Given exercise — Can you retype each line of the material below word for word, leaving the pictures out of your answer?

━━━ Extracted entries ━━━

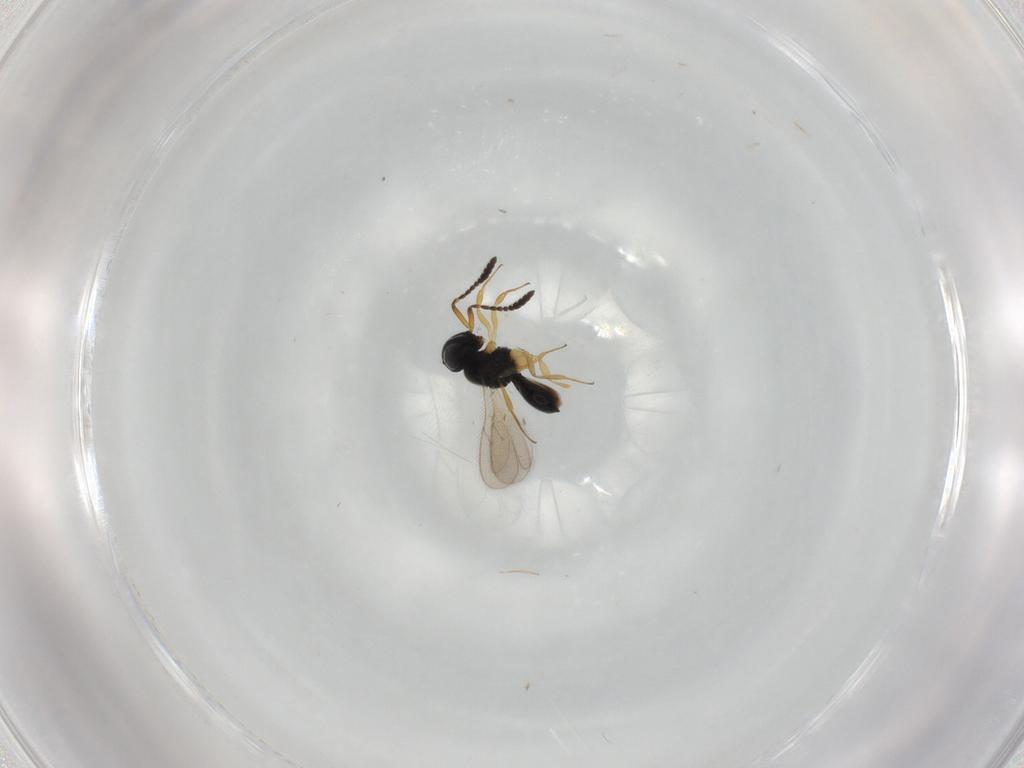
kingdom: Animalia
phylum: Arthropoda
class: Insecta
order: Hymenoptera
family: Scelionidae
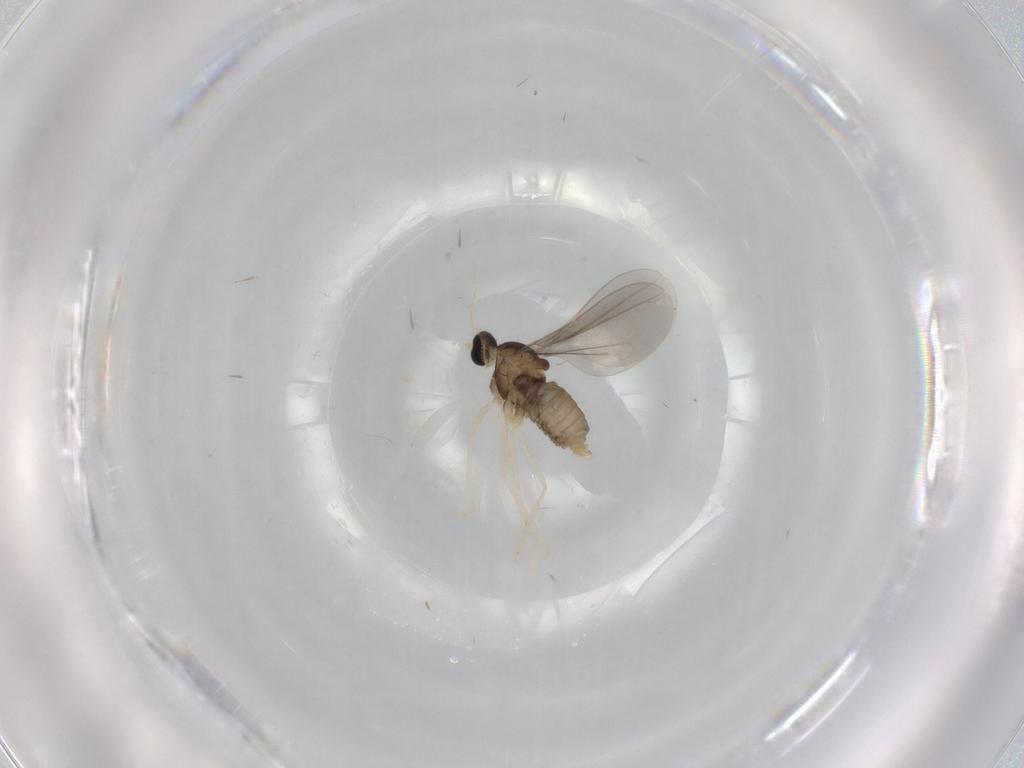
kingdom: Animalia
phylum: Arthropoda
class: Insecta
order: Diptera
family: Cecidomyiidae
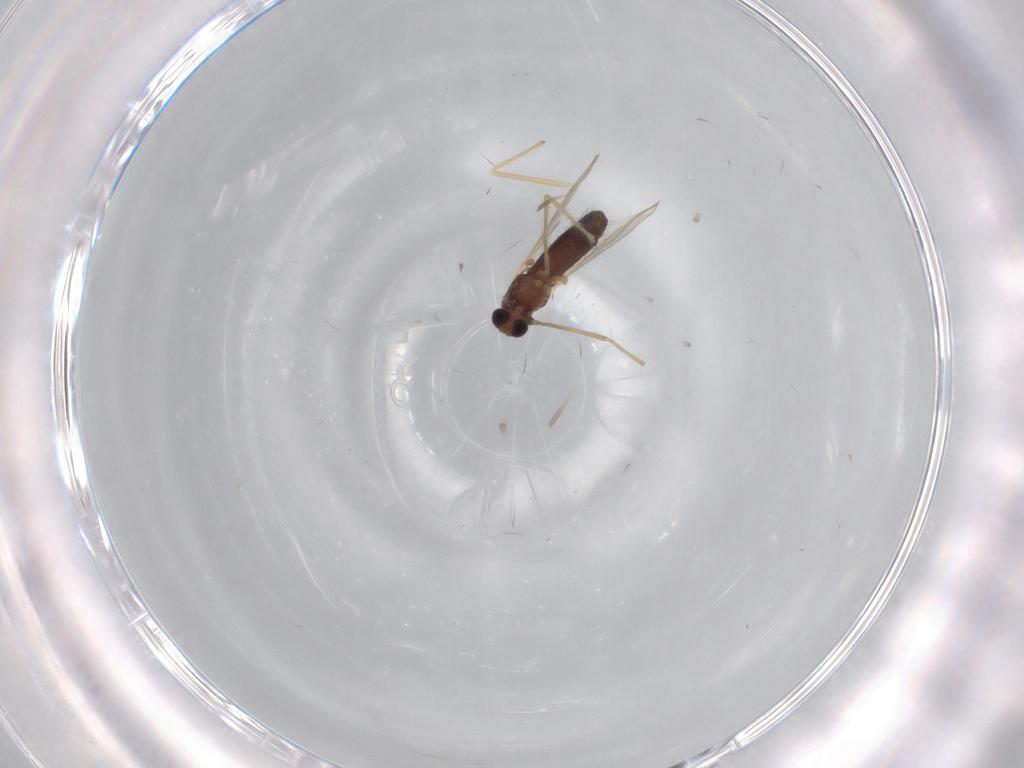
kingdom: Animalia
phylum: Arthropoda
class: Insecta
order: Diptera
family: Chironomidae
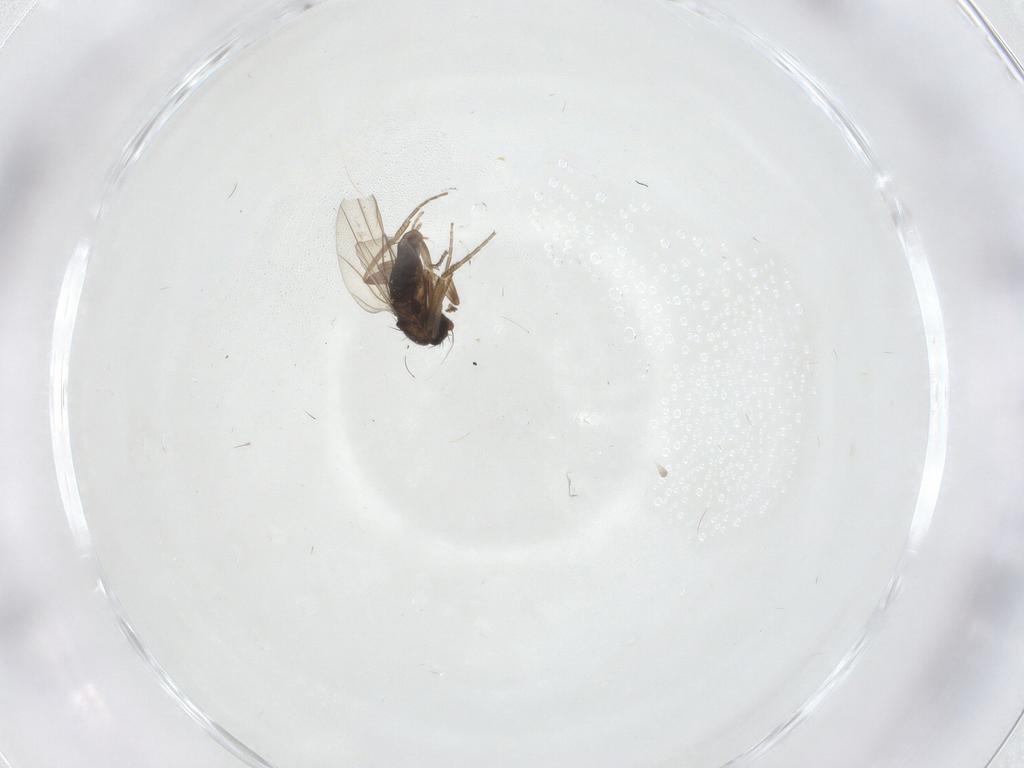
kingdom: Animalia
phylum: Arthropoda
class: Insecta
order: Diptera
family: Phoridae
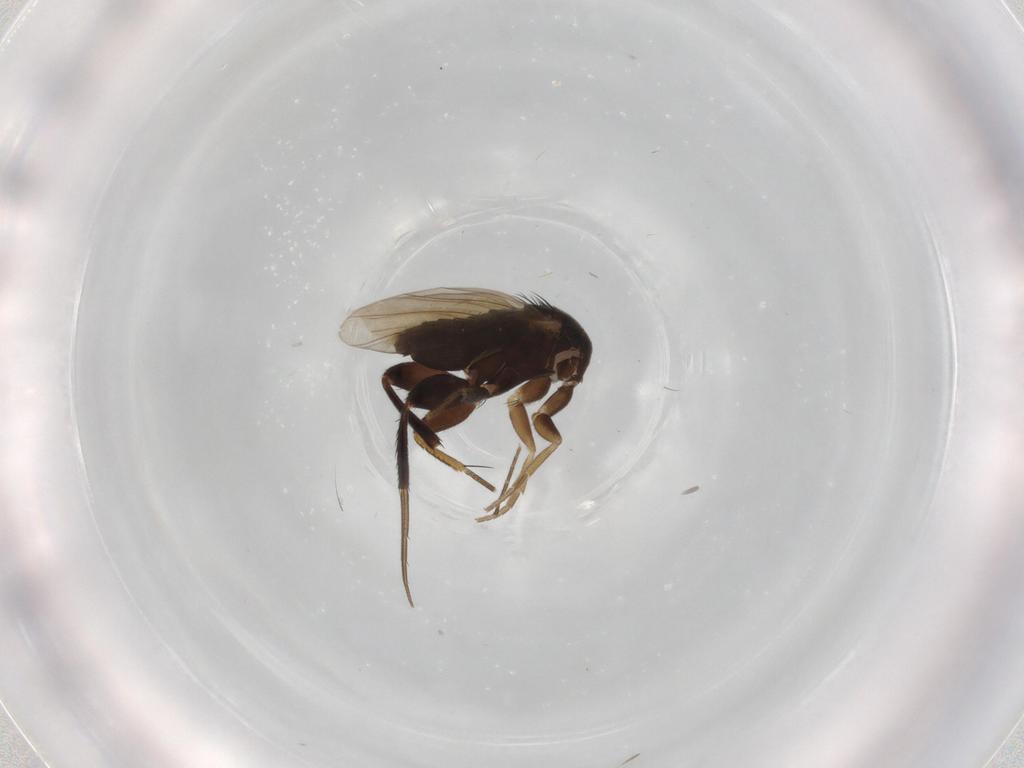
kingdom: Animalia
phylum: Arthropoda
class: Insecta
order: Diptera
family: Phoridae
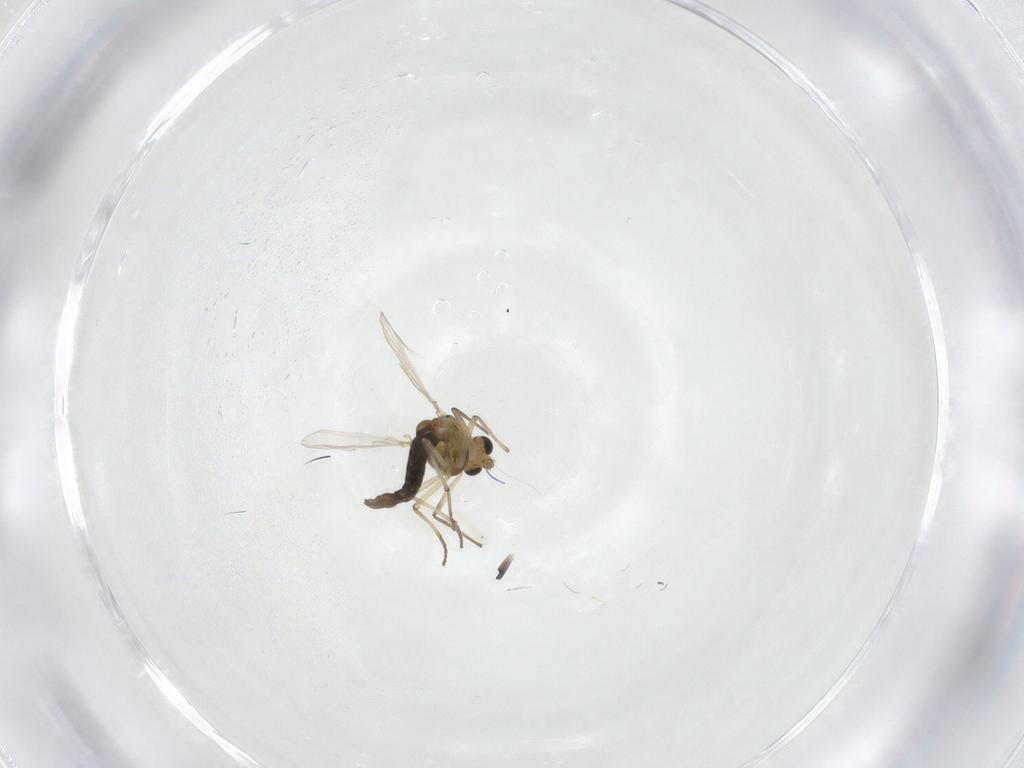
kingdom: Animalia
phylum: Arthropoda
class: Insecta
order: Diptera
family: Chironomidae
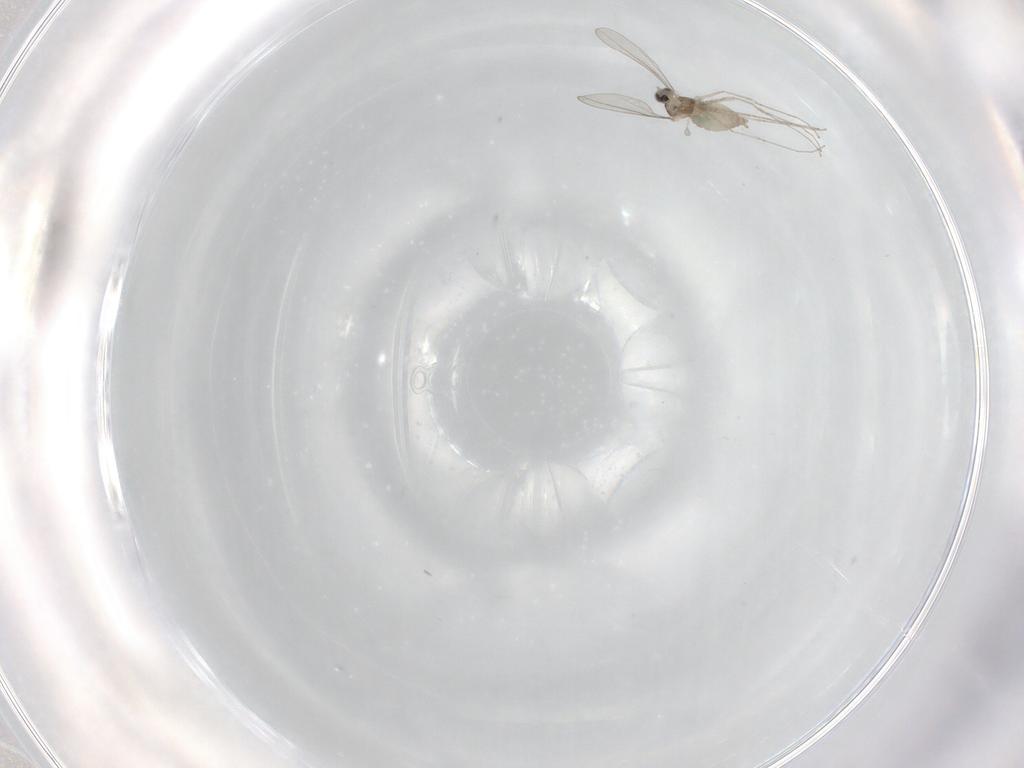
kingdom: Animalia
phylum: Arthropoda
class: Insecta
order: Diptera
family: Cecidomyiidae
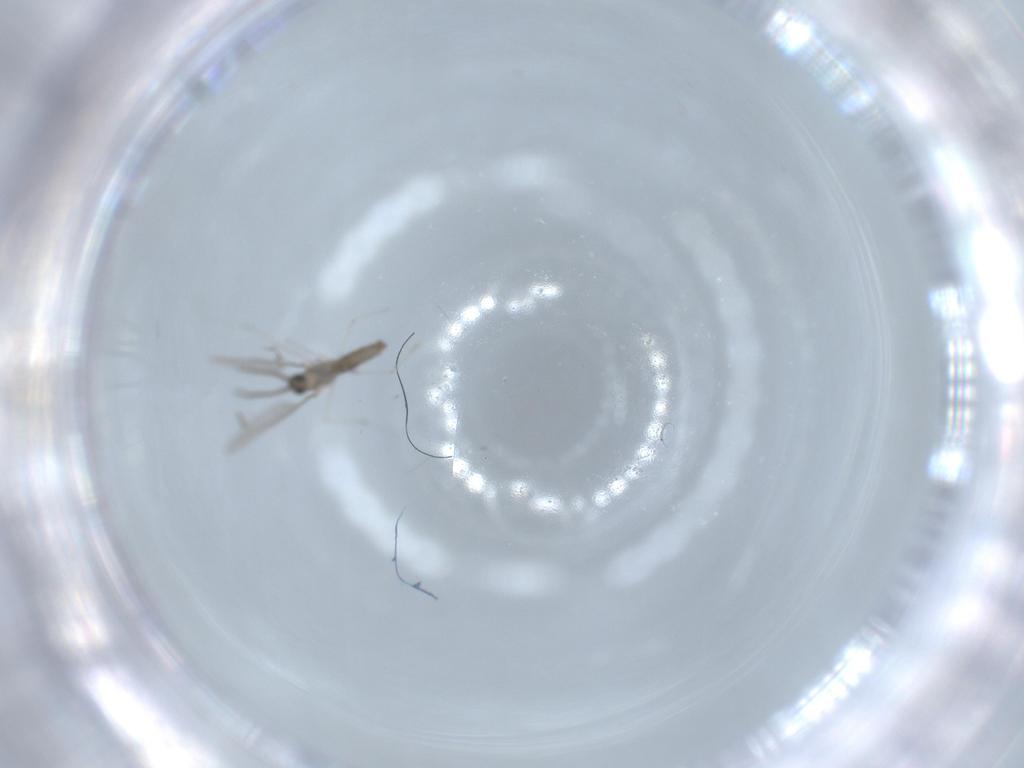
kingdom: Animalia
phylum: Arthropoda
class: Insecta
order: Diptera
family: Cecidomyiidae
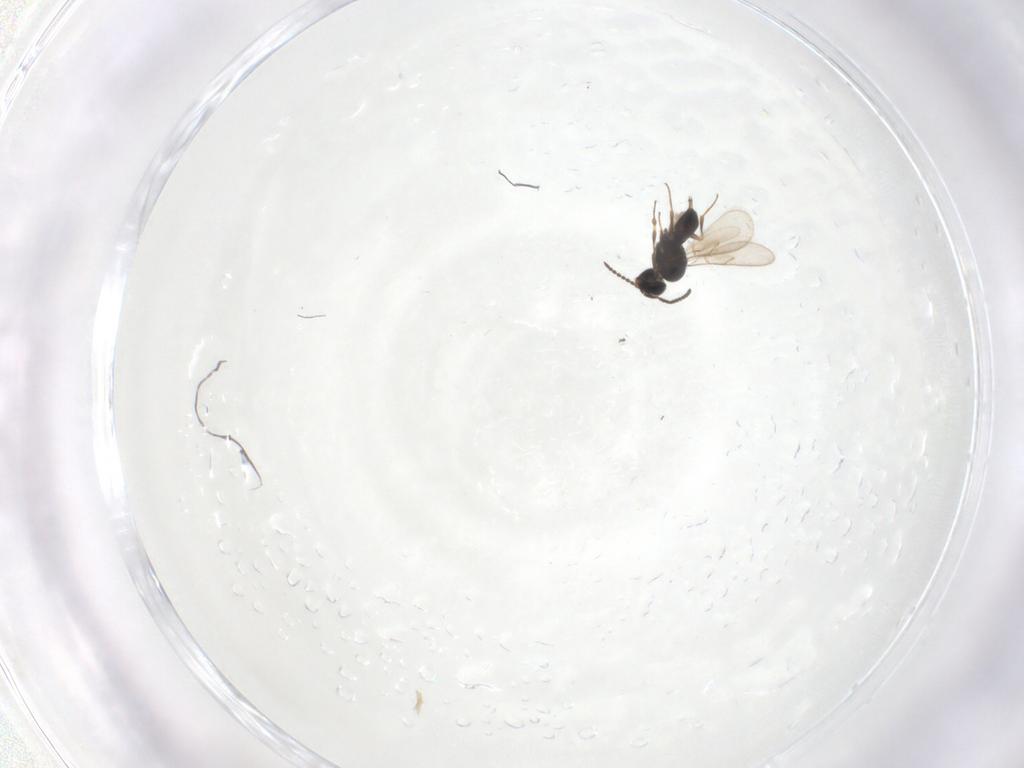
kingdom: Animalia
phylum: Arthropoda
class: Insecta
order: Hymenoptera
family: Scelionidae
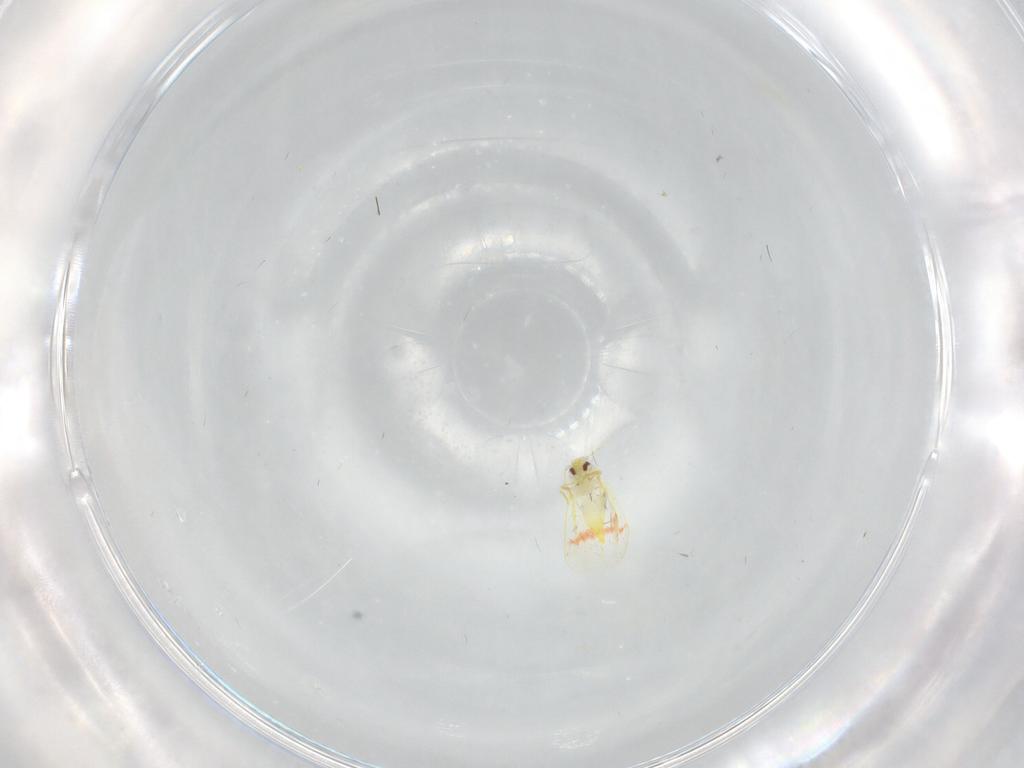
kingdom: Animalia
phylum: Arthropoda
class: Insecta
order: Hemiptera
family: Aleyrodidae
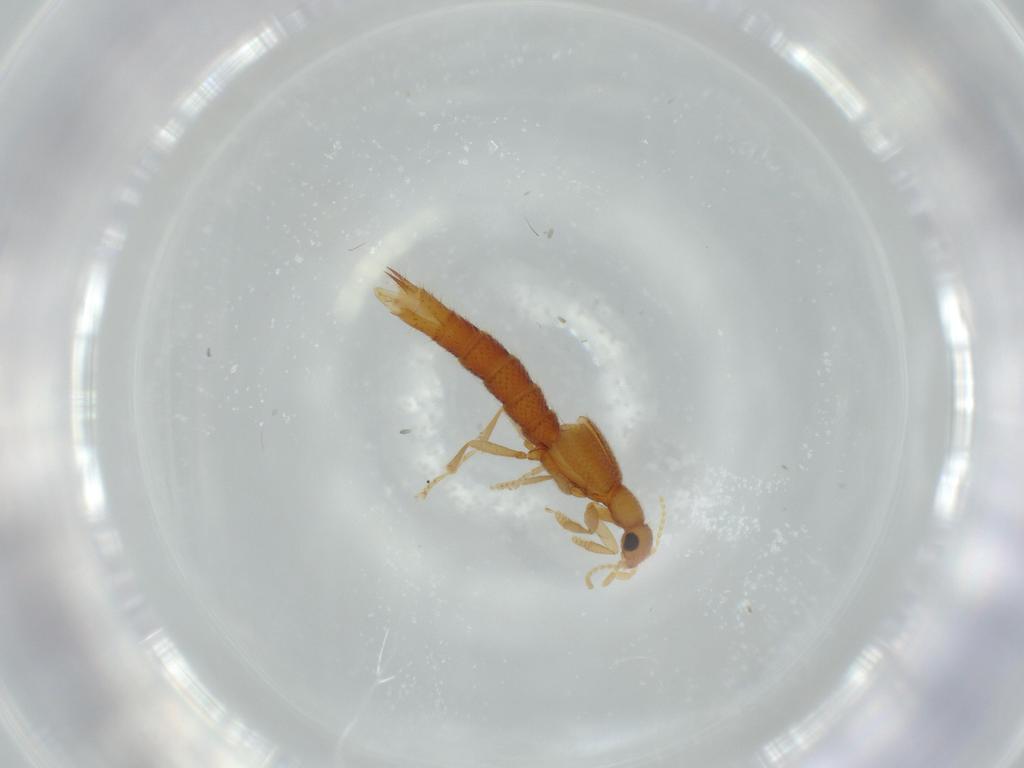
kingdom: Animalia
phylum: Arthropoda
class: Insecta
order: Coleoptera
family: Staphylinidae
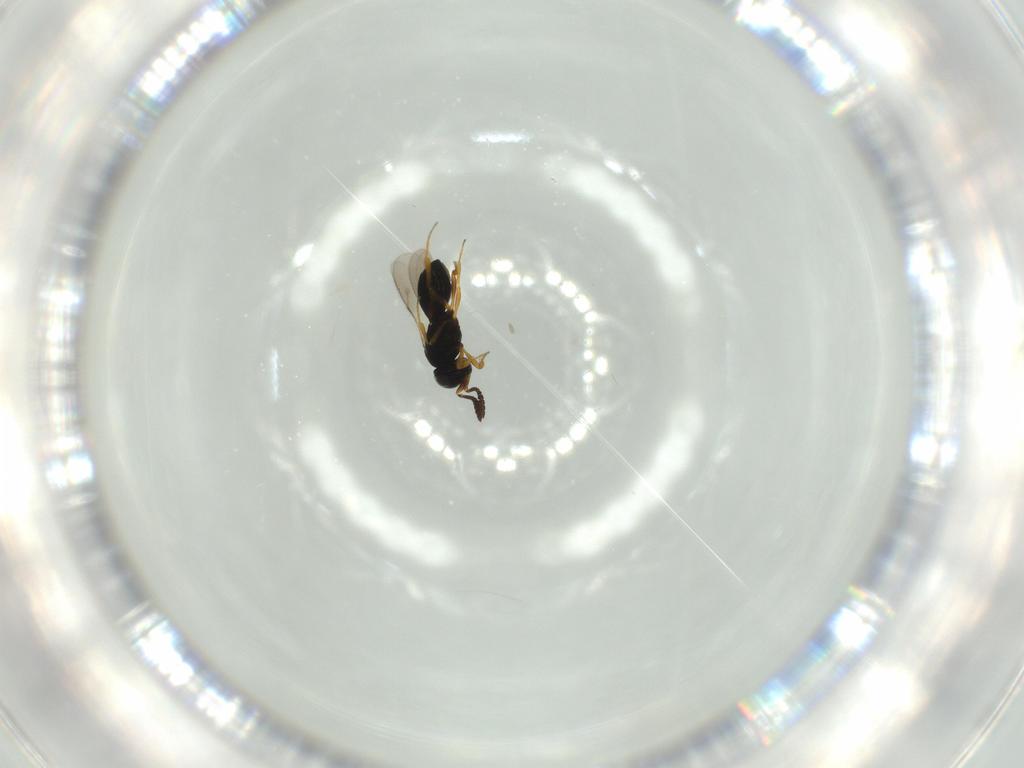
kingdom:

━━━

Written response —
kingdom: Animalia
phylum: Arthropoda
class: Insecta
order: Hymenoptera
family: Scelionidae
kingdom: Animalia
phylum: Arthropoda
class: Insecta
order: Diptera
family: Cecidomyiidae
kingdom: Animalia
phylum: Arthropoda
class: Insecta
order: Diptera
family: Chironomidae
kingdom: Animalia
phylum: Arthropoda
class: Insecta
order: Diptera
family: Phoridae
kingdom: Animalia
phylum: Arthropoda
class: Insecta
order: Diptera
family: Phoridae
kingdom: Animalia
phylum: Arthropoda
class: Insecta
order: Diptera
family: Chironomidae
kingdom: Animalia
phylum: Arthropoda
class: Insecta
order: Diptera
family: Cecidomyiidae
kingdom: Animalia
phylum: Arthropoda
class: Insecta
order: Diptera
family: Cecidomyiidae
kingdom: Animalia
phylum: Arthropoda
class: Insecta
order: Hymenoptera
family: Scelionidae
kingdom: Animalia
phylum: Arthropoda
class: Insecta
order: Hemiptera
family: Aleyrodidae
kingdom: Animalia
phylum: Arthropoda
class: Insecta
order: Coleoptera
family: Staphylinidae
kingdom:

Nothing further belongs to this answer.